Please turn the material, from its beginning up to and including the line containing "0.005229, 0.999156, -1.153064]]", into a two-column CSV with the columns input and output. Each row should hold one text and its answer, each in a single quoted field with line breaks replaced by spaces.

----------

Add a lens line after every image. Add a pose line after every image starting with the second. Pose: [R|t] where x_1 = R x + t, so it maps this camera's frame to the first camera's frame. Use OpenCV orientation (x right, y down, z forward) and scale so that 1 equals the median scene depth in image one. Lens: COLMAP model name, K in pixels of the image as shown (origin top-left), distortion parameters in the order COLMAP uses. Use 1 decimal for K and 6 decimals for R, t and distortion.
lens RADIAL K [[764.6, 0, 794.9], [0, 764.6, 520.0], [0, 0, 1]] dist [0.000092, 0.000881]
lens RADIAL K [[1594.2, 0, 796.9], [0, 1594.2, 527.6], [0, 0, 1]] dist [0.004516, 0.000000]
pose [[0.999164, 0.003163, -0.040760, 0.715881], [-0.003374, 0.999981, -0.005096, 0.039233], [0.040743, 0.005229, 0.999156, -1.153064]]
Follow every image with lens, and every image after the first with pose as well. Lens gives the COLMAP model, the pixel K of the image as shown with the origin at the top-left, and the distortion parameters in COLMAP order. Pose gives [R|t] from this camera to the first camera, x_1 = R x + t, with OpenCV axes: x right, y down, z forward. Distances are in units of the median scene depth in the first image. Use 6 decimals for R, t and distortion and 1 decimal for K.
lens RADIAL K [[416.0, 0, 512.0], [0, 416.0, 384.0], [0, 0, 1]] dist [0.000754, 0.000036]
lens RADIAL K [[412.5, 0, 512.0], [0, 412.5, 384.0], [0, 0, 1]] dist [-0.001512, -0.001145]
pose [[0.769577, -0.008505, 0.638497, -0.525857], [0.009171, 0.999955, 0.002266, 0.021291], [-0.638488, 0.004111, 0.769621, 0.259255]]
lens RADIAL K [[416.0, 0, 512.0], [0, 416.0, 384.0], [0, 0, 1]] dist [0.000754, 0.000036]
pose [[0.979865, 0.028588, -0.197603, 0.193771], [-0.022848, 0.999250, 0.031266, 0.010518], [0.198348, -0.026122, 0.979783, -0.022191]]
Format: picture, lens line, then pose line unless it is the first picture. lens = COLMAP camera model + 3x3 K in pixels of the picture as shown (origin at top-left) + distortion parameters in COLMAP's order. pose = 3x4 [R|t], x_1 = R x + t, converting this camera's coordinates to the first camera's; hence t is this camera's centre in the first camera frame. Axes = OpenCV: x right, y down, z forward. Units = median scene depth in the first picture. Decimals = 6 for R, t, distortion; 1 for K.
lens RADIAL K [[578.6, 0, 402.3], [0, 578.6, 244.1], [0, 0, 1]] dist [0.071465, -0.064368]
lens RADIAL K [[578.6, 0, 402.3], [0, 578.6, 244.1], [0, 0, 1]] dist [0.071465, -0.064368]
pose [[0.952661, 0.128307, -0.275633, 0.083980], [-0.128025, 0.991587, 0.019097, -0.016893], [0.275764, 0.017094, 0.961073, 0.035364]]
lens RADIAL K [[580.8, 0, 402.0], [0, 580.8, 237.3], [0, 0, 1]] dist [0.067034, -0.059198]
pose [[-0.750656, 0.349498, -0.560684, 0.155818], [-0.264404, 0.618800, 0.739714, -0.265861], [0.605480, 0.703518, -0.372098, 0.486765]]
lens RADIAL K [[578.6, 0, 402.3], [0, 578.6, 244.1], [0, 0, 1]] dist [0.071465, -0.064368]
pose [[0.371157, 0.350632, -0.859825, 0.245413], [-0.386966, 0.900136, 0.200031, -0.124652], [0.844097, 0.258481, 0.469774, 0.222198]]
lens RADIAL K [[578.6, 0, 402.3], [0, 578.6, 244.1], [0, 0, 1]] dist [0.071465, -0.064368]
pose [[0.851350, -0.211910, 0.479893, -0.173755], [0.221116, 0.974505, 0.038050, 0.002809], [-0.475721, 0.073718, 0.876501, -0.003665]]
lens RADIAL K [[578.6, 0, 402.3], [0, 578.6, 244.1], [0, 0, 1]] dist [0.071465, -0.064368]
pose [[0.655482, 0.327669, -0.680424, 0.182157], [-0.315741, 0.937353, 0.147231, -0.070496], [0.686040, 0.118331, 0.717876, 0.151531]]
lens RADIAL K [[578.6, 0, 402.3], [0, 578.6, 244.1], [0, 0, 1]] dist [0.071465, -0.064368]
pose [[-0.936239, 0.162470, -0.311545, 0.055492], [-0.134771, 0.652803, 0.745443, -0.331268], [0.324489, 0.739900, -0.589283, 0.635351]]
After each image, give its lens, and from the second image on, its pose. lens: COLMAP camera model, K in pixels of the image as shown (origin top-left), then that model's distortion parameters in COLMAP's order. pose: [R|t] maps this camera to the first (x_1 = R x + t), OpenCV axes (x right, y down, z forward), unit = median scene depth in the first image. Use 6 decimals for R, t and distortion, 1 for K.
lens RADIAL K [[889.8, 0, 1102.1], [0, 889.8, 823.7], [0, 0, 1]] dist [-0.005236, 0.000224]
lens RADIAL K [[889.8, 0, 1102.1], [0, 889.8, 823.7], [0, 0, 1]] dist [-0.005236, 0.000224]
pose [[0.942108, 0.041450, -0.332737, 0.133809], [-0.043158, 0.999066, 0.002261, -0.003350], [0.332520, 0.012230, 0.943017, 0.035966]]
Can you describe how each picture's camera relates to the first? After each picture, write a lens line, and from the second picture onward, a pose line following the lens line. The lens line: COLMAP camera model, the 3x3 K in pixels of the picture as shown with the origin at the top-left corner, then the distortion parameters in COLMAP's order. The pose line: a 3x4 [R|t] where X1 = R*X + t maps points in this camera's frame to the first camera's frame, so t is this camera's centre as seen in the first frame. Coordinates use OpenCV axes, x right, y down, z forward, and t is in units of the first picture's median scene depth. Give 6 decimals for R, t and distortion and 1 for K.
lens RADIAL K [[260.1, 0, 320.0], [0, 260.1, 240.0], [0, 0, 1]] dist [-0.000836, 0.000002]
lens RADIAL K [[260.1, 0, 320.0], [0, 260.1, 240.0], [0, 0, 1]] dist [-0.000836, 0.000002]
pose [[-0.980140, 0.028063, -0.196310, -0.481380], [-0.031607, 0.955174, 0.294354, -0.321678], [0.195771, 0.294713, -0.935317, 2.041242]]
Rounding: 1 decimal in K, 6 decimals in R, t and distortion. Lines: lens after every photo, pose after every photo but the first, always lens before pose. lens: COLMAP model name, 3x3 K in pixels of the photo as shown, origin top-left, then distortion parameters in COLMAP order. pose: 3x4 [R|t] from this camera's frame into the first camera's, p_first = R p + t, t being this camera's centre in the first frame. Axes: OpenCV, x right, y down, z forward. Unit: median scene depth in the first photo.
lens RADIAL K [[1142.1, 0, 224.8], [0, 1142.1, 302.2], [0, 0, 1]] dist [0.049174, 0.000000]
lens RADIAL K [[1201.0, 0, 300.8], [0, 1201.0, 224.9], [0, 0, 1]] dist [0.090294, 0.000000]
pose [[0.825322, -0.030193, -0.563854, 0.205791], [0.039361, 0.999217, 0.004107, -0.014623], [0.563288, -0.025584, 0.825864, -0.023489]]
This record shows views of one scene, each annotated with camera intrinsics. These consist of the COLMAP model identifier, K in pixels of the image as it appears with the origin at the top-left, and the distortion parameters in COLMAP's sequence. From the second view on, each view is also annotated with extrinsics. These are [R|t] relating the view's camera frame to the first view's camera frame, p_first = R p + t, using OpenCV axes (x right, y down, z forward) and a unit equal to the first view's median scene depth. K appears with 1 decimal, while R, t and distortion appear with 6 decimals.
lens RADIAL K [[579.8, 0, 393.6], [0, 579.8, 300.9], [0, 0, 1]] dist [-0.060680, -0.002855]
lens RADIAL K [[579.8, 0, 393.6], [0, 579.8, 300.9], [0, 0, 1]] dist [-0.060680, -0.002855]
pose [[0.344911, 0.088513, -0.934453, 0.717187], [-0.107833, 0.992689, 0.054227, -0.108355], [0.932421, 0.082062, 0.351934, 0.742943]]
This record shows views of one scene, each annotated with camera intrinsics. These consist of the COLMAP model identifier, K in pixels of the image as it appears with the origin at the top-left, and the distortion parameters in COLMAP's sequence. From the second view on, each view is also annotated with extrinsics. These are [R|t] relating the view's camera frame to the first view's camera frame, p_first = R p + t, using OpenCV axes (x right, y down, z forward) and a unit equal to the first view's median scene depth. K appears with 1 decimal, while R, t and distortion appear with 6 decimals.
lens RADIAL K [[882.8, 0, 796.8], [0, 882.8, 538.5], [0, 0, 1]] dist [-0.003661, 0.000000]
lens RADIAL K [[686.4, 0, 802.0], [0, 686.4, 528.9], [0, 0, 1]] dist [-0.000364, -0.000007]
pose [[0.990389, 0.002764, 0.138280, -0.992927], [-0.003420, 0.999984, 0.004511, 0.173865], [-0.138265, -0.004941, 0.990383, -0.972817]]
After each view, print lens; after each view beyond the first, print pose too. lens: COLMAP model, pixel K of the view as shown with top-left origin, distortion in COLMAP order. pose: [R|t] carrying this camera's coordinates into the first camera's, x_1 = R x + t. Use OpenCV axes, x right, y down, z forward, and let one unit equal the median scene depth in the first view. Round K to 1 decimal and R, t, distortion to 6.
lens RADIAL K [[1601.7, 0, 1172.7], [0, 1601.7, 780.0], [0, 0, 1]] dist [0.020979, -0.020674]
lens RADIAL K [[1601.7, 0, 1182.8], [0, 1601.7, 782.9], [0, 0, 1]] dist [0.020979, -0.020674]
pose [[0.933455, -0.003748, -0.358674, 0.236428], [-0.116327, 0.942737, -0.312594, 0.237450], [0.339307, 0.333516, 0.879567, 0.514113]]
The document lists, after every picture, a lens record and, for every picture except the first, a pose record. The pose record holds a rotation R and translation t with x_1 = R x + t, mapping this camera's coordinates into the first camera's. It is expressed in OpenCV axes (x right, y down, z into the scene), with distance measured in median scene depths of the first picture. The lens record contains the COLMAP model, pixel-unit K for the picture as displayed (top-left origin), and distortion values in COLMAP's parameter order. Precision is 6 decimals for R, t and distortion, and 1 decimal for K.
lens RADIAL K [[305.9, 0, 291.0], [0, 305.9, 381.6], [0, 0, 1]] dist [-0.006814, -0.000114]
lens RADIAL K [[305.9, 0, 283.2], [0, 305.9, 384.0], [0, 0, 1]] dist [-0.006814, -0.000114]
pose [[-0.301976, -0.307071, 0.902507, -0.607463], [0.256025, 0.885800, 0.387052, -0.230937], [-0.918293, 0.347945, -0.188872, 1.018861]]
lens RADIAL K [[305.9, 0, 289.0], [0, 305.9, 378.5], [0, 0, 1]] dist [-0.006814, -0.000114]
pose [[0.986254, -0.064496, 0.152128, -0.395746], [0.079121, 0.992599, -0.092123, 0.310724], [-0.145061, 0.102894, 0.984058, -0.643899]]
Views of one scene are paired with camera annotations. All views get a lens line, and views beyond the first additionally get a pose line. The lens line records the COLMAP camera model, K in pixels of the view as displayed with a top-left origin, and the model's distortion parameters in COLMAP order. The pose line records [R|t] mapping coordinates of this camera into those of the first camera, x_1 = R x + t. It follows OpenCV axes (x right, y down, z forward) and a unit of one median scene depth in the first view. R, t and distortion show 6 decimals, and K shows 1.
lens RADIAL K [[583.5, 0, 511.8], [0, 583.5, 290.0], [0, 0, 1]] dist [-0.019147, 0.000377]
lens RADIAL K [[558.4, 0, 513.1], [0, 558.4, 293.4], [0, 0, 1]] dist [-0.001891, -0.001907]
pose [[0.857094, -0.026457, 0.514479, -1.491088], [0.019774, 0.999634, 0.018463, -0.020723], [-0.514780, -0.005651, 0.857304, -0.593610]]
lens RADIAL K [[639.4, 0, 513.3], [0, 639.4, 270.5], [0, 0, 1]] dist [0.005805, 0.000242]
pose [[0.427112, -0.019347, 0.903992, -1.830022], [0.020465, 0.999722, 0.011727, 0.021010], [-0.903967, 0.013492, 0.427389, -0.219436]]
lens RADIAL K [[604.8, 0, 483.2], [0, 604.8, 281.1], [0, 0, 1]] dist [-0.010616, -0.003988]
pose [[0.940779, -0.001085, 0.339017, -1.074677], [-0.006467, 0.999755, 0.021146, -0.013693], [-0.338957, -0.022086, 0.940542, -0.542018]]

----------

* _Written solution_:
input,output
"Add a lens line after every image. Add a pose line after every image starting with the second. Pose: [R|t] where x_1 = R x + t, so it maps this camera's frame to the first camera's frame. Use OpenCV orientation (x right, y down, z forward) and scale so that 1 equals the median scene depth in image one. Lens: COLMAP model name, K in pixels of the image as shown (origin top-left), distortion parameters in the order COLMAP uses. Use 1 decimal for K and 6 decimals for R, t and distortion.","lens RADIAL K [[764.6, 0, 794.9], [0, 764.6, 520.0], [0, 0, 1]] dist [0.000092, 0.000881] lens RADIAL K [[1594.2, 0, 796.9], [0, 1594.2, 527.6], [0, 0, 1]] dist [0.004516, 0.000000] pose [[0.999164, 0.003163, -0.040760, 0.715881], [-0.003374, 0.999981, -0.005096, 0.039233], [0.040743, 0.005229, 0.999156, -1.153064]]"